Defense Lawyers Call For Mistrial After Ahmaud Arbery's Mom Sobs In Court–But Judge Isn't Having It
Octavio Jones-Pool/Getty Images

The defense lawyers for William Bryan, Travis McMichael and Greg McMichael in the murder trial for the killing of Ahmaud Arbery filed for mistrial because Arbery's mother was crying in the courtroom.

During the trial, Judge Timothy Walmsley decided to adjourn the trial because he heard "weeping in the back" during witness testimony.

Kevin Gough, representing all three men, called for a mistrial before court could resume.

Defense lawyer Robert Rubin, one of Travis McMichael's attorneys, said he noticed "several jurors" saw Arbery's mom sob and joined the motion for mistrial.

Rubin claimed the jurors expressed "sympathy" for Arbery:

"These types of moments ... favor the state."

Defense attorney Franklin Hogue, representing Greg McMichael, also backed the motion.

Gough, who made headlines last week when he asked to limit Black pastors in the court room, again objected on Monday when he saw civil rights leader Reverend Jessie Jackson in the court's gallery.

He asked:

"How many pastors does the Arbery family have?"

He claimed the presence of Black ministers would influence the jury.

Walmsley already denied the lawyer's motion for a mistrial the first time.

Walmsley's response was the same this time around.

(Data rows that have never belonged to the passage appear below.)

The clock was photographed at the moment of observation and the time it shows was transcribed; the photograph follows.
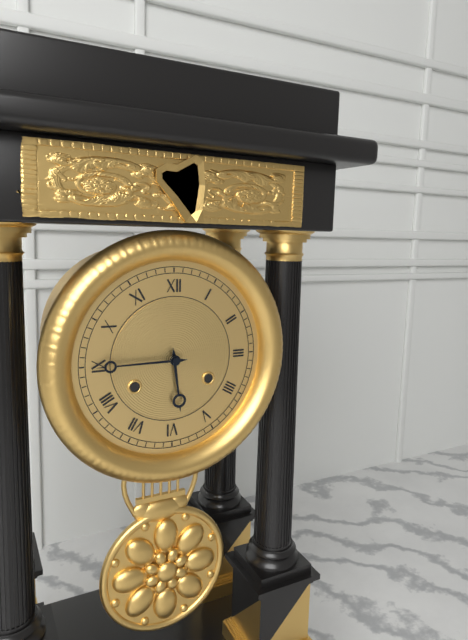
5:45
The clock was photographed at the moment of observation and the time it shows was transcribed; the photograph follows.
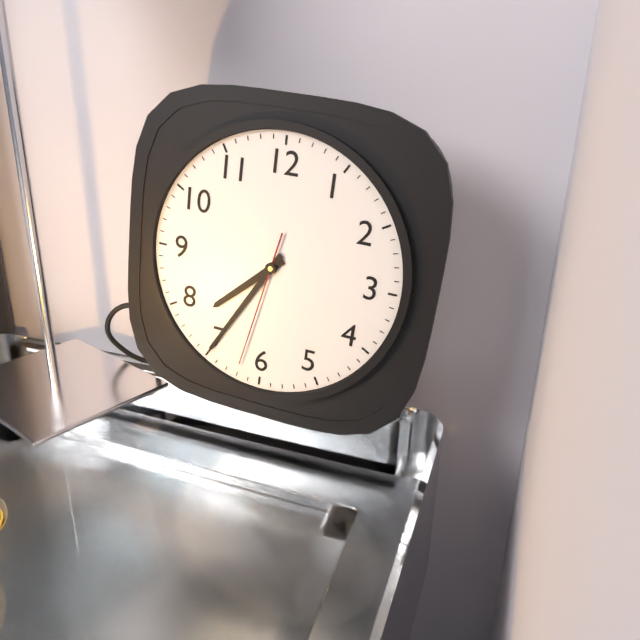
7:35:32
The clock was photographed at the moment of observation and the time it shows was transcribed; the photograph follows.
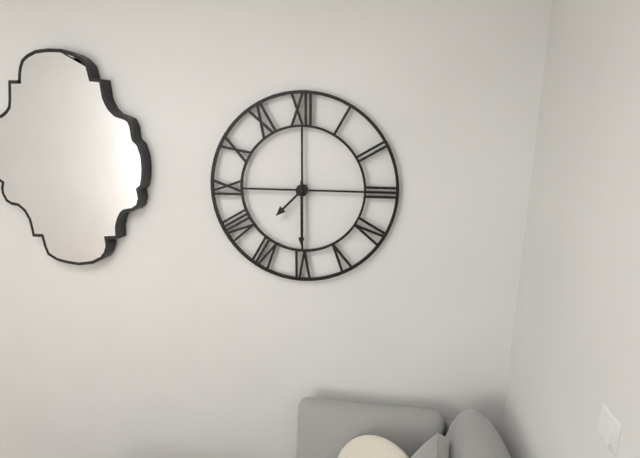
7:30
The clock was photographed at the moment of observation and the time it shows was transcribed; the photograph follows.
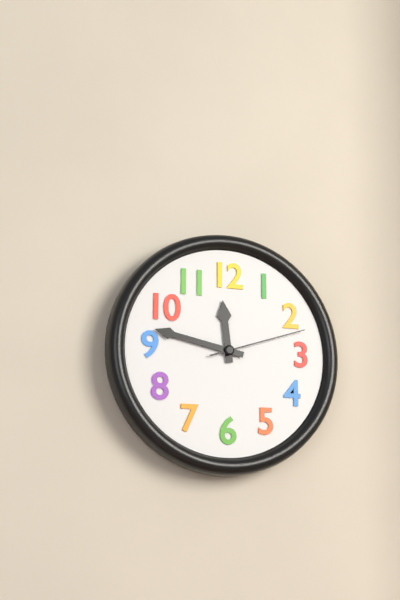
11:47:12
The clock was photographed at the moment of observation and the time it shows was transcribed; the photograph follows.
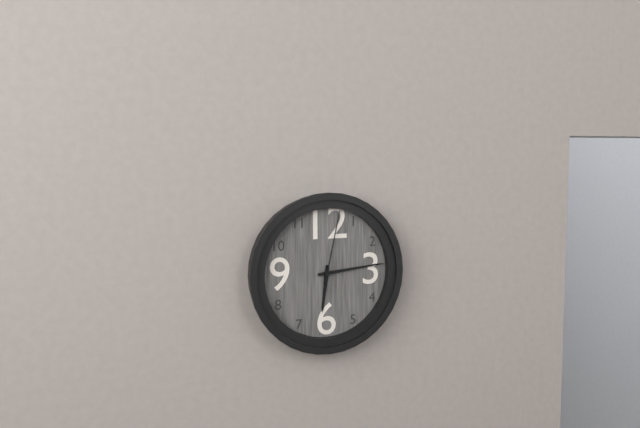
6:14:02
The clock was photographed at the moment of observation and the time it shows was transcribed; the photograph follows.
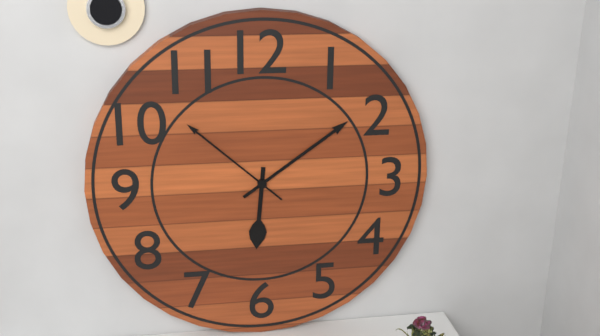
6:09:52
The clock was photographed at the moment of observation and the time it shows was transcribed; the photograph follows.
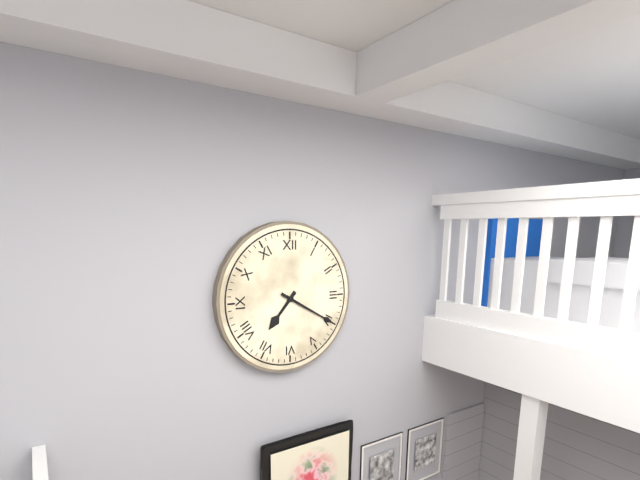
7:20
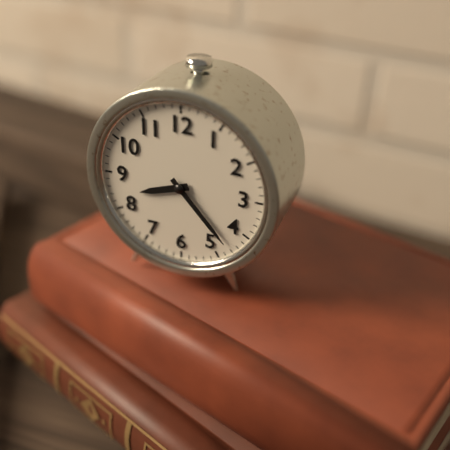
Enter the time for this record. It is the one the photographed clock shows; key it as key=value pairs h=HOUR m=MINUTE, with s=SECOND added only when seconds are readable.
h=8 m=23
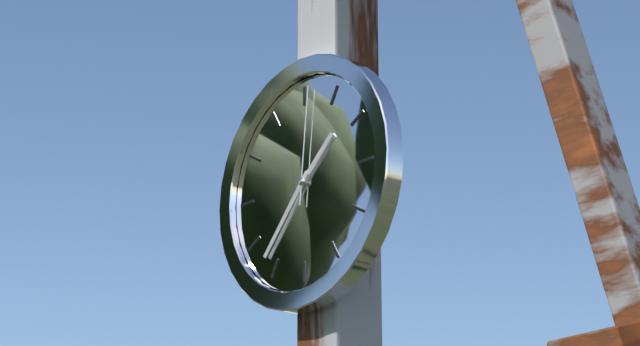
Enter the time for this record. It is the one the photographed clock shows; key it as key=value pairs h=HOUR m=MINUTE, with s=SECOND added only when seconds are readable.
h=1 m=37 s=1
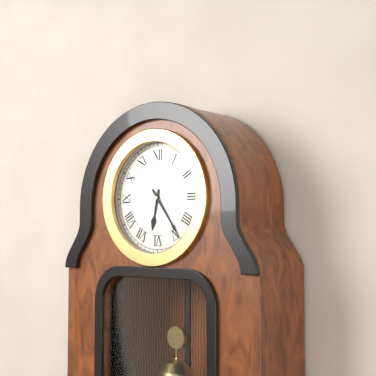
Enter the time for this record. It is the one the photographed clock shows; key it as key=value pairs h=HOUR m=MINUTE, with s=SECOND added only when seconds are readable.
h=6 m=24
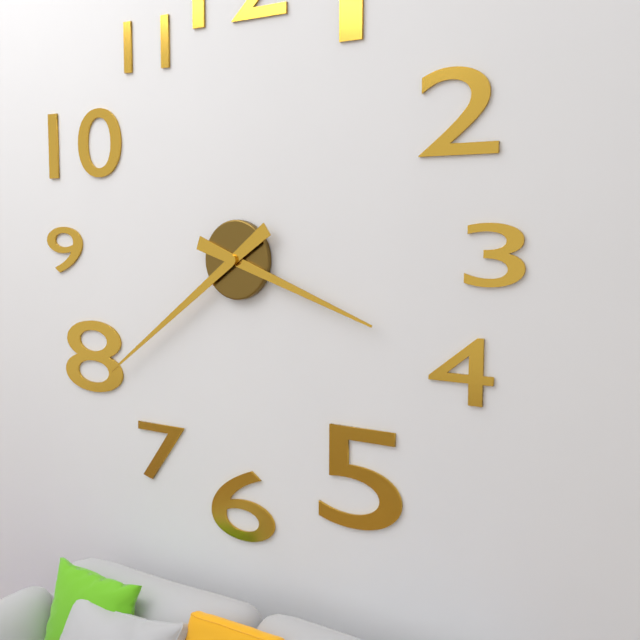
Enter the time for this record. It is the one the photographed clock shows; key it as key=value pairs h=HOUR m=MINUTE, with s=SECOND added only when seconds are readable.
h=3 m=39
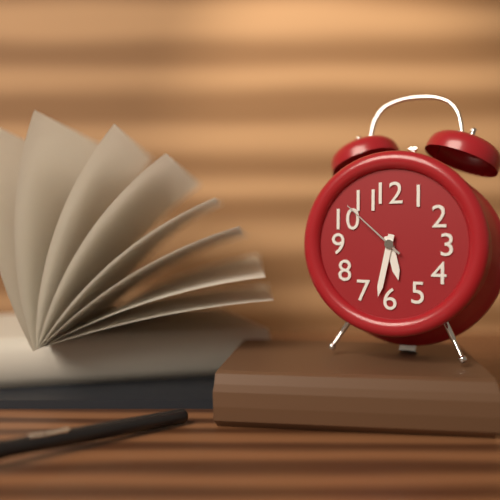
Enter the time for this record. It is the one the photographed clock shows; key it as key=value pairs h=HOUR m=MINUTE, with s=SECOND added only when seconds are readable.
h=5 m=32 s=52
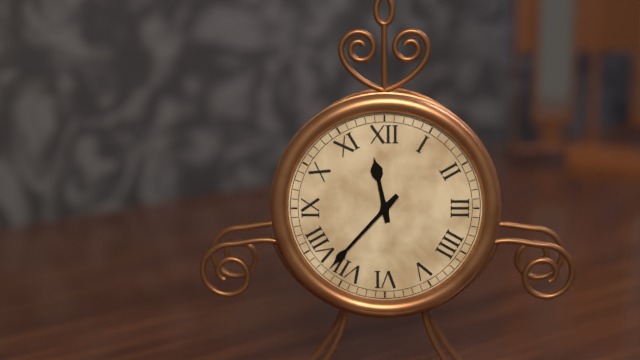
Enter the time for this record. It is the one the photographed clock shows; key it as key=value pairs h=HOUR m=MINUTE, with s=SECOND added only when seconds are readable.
h=11 m=37
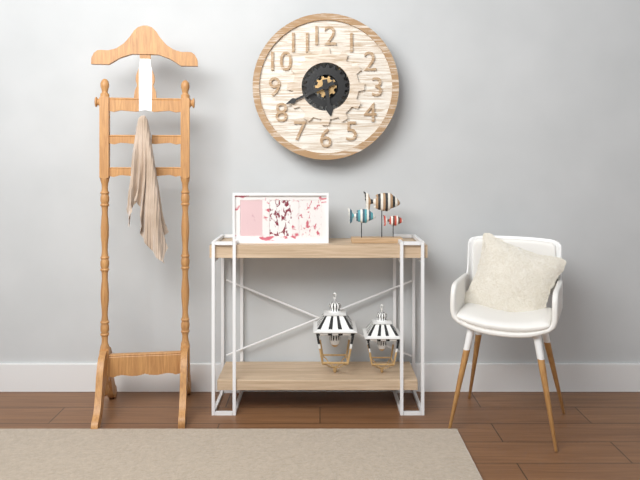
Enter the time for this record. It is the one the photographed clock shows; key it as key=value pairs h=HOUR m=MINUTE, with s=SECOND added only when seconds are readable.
h=5 m=41
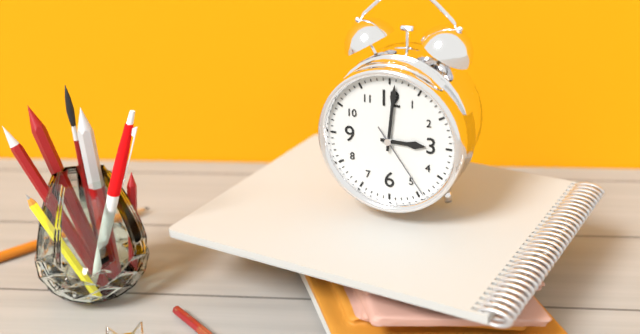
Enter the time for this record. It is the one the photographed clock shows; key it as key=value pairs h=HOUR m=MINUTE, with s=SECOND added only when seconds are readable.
h=3 m=1 s=24
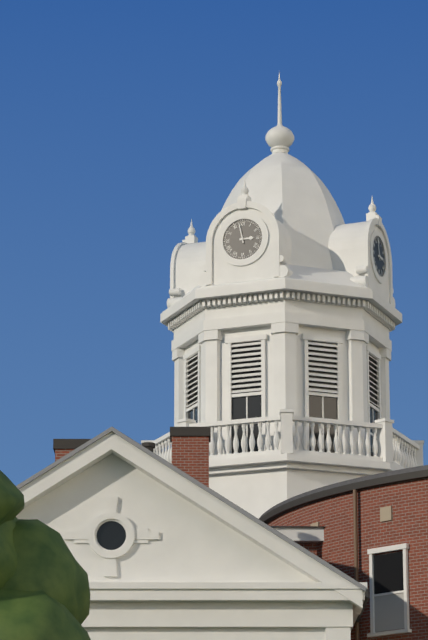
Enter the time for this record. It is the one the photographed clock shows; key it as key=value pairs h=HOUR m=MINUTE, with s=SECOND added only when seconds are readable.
h=2 m=58
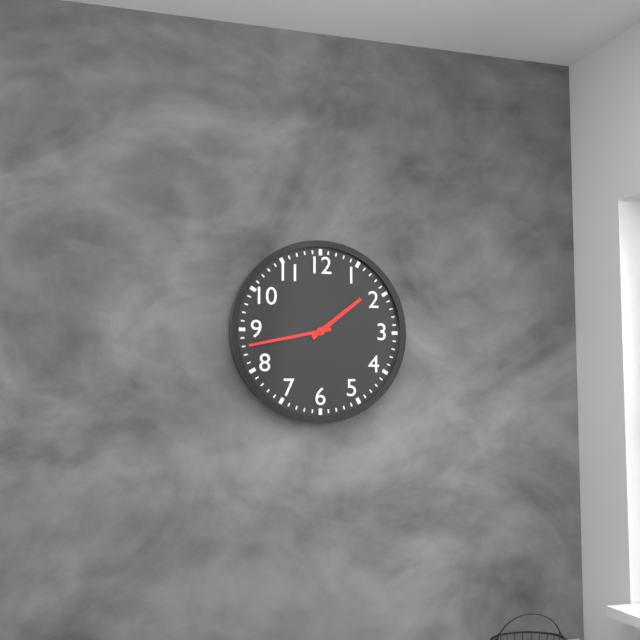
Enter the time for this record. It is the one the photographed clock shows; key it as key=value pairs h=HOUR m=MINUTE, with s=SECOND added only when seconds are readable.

"At this point, I'm not exactly sure what you're doing."
"At this point, it's almost as if you're just trying to continue this for purposes other than just bringing it to the court's attention and I find that objectionable from the court's standpoint."

Walmsley shut down any further conversation with Gough:

"I'm done talking about this."

He affirmed there are measures taken to ensure the jurors are not influenced by anything outside of the court.

"I will say that is directly in response, Mr. Gough, to statements you made which I find reprehensible."

The judge said the court has been "balancing a lot of things" to "respect members of the public's rights" to attend the trial.

Walmsley added:

"You need to understand that your words in this courtroom have an impact on a lot of what's going on."
"And so my measured response at this point is to balance all of that out and try to move forward with the trial."

People are outraged with Gough's continual attempts to stop the judicial process.


@SamuraixEdge/Twitter; @fridaysjl/Twitter

Bryan and the McMichaels are facing felony charges of murder, aggravated assault and false imprisonment in the shooting death of Ahmaud Arbery in Glynn County, Georgia, in February 2020.